Procédure d’installation initiale et choix d’options
Cette étape couvre la sélection de la langue, la disposition du clavier et le choix du profil d’installation. Selon Tecnobits, choisir Ubuntu Server et refuser Ubuntu Pro à l’installation conserve la simplicité pour commencer.
Options d’installation :
- Sélectionner Français pour la langue et la disposition clavier
- Accepter la mise à jour de l’installateur si proposée
- Choisir l’option Ubuntu Server pour un ensemble minimal de services
- Installer OpenSSH Server pour l’administration distante sécurisée
Écran d’installation
Action recommandée
Impact
Langue
Français
Interface et locales en français
Clavier
Disposition française
Confort de saisie
Installation
Ubuntu Server
Paquets essentiels pour serveur
Services
OpenSSH activé
Accès distant immédiat
« L’installation d’Ubuntu Server m’a permis d’automatiser des déploiements pour des projets internes rapidement »
Sebastián V.
Configurer le réseau, IP statique et DNS
Le réseau se configure pendant l’installation ou via Netplan après le premier démarrage. Selon la source officielle, utiliser NAT est simple pour débuter, tandis qu’une IP statique est préférable en production.
Paramètres réseau :
- Choisir NAT pour accès internet rapide et configuration automatique
- Définir IP statique pour services accessibles en local
- Paramétrer DNS publics comme Google pour débuter
- Configurer le domaine de recherche pour le réseau local
Après configuration réseau et SSH, vérifiez l’accès distant depuis la machine hôte et d’autres postes. Cette vérification prépare l’étape suivante axée sur la sécurité, les sauvegardes et la maintenance.
Sécuriser, sauvegarder et maintenir votre serveur Linux
Après installation et configuration réseau, il faut sécuriser et prévoir sauvegardes régulières pour garantir disponibilité. Selon les bonnes pratiques, activer le pare-feu et désactiver la connexion root réduit considérablement les risques d’intrusion.
Mesures de sécurité et accès SSH renforcé
Ce point détaille le verrouillage des accès distants avec SSH, pare-feu et mises à jour automatiques. Selon des guides reconnus, préférer l’authentification par clé publique et limiter les IP autorisées pour SSH.
Sécurité recommandée :
- Installer et configurer UFW pour n’autoriser que les ports nécessaires
- Désactiver login root et créer un utilisateur sudo sécurisé
- Activer authentification par clé publique pour SSH
- Appliquer mises à jour automatiques pour correctifs de sécurité
Action
Outil
But
Pare-feu
UFW
Filtrer trafic entrant et protéger services
SSH
Clé publique
Éviter mots de passe vulnérables
Mises à jour
apt unattended-upgrades
Appliquer correctifs de sécurité automatiquement
2FA
Google Authenticator
Protection supplémentaire pour comptes sensibles
« Au fil des maintenances, les sauvegardes automatiques m’ont sauvé d’une panne de disque critique »
Lucas M.
Sauvegarde, restauration et bonnes pratiques de maintenance
La sauvegarde s’organise selon des priorités : bases, configurations, et données utilisateur.
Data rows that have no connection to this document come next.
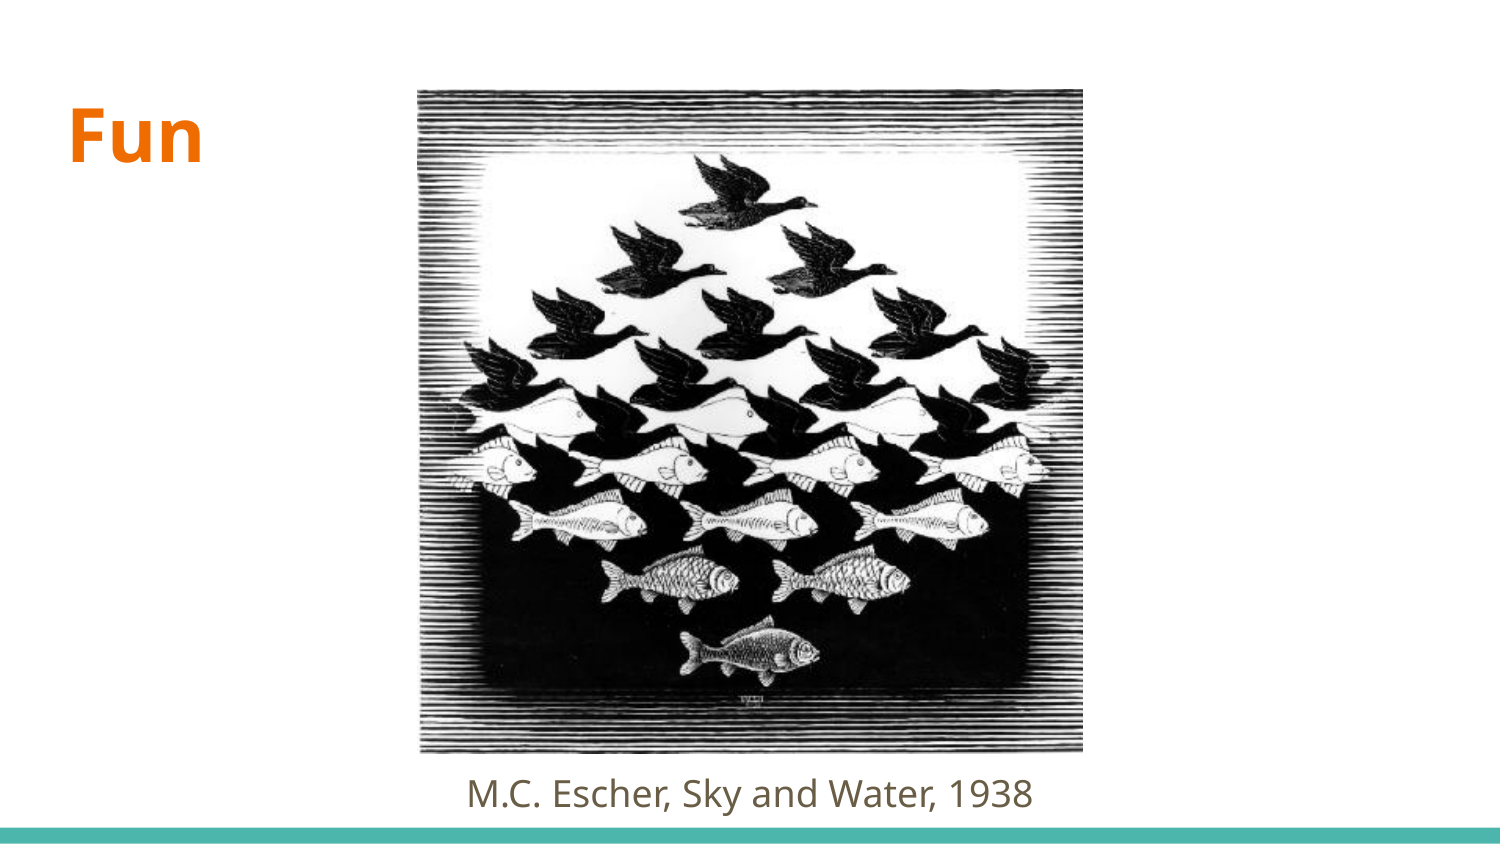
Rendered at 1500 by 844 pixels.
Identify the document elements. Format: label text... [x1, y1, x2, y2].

list M.C. Escher, Sky and Water, 1938 [51, 748, 1449, 825]
title Fun [51, 72, 1449, 189]
picture [417, 89, 1083, 755]
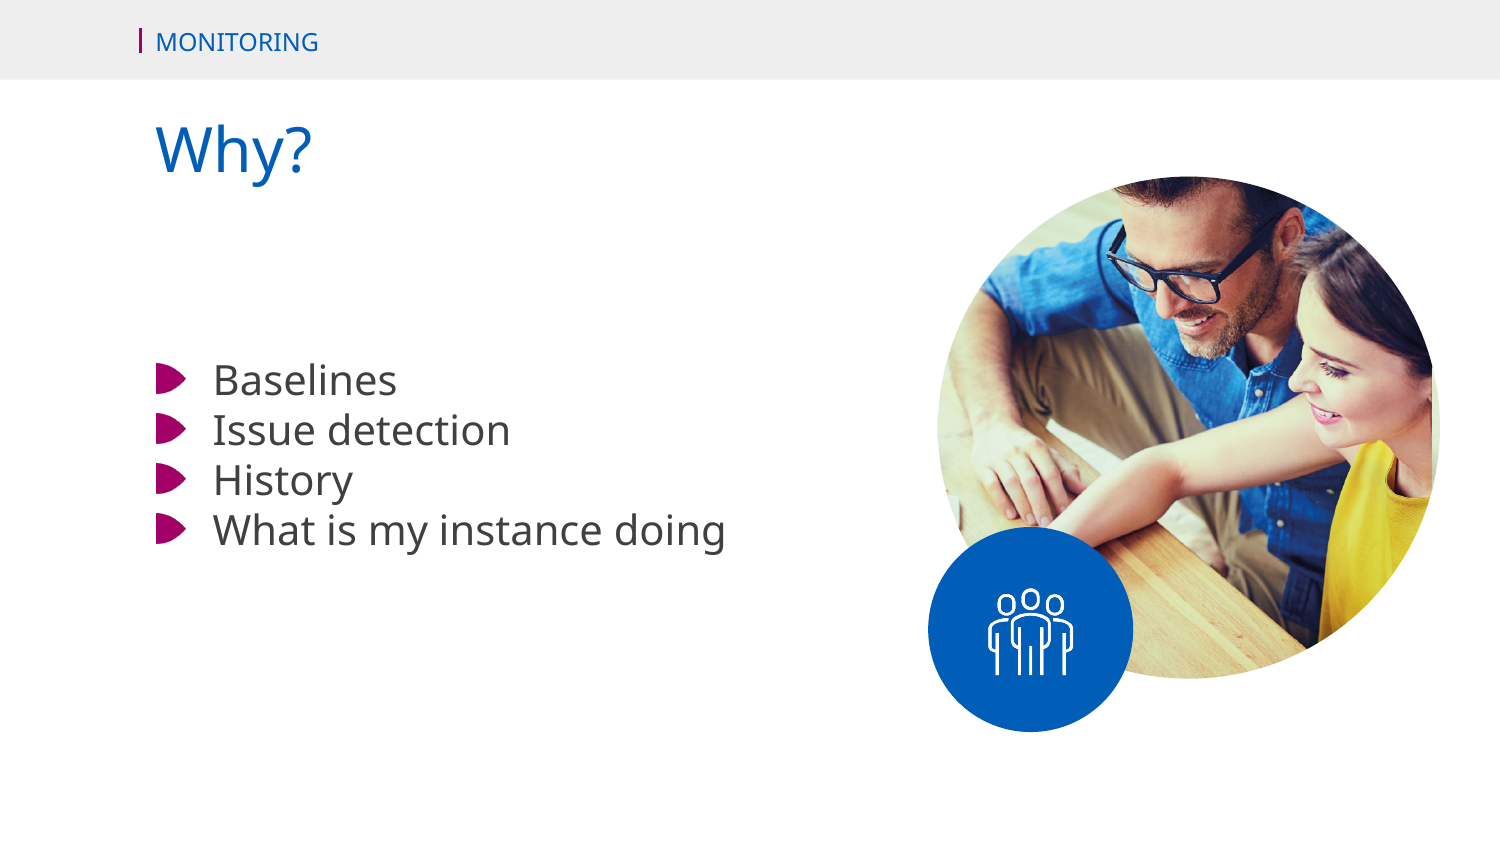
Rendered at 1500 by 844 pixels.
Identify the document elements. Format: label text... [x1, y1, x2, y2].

text_box [936, 192, 1441, 680]
picture [156, 413, 186, 444]
picture [156, 363, 186, 394]
list Why? [140, 111, 1360, 192]
picture [983, 585, 1078, 680]
picture [156, 463, 186, 494]
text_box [928, 526, 1134, 733]
picture [156, 513, 186, 544]
list Monitoring [140, 22, 477, 58]
text_box Baselines Issue detection History What is my instance doing [141, 346, 822, 561]
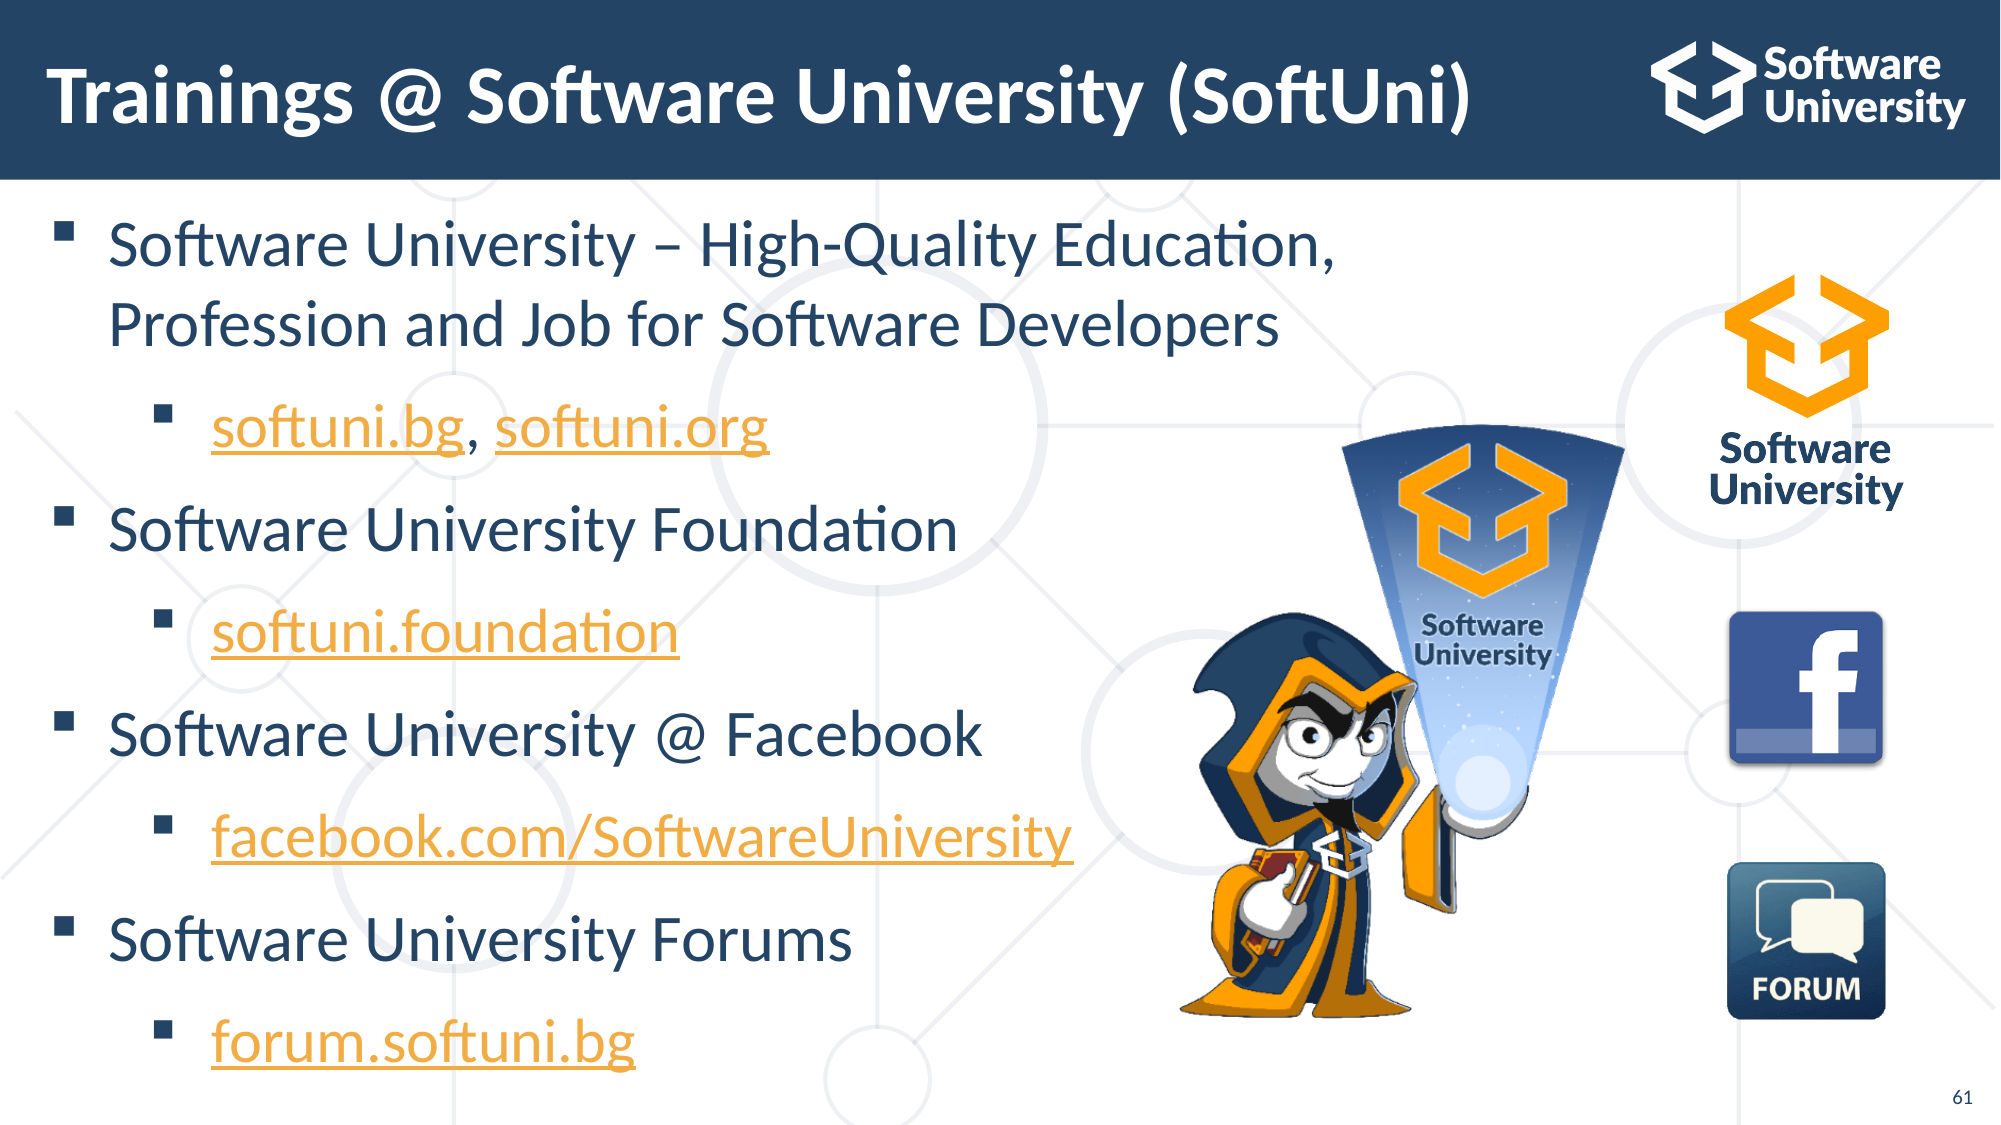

Selon Tecnobits, choisir des sauvegardes incrémentielles et stocker hors site diminue les risques de perte totale.
Sauvegarde planifiée :
- Identifier données critiques et plan de rétention adapté
- Automatiser via cron et outils dédiés pour sauvegardes régulières
- Tester régulièrement les restaurations pour vérifier l’intégrité
- Conserver copies hors site et versionnées pour sécurité
Pour aller plus loin, documentez chaque étape et surveillez les logs et performances régulièrement. Cette démarche garantit un ServeurLinuxFacile et un LinuxPourTous stable et maintenable.
Source : Sebastián Vidal, « Configuration du serveur Linux : guide technique étape par étape », Tecnobits.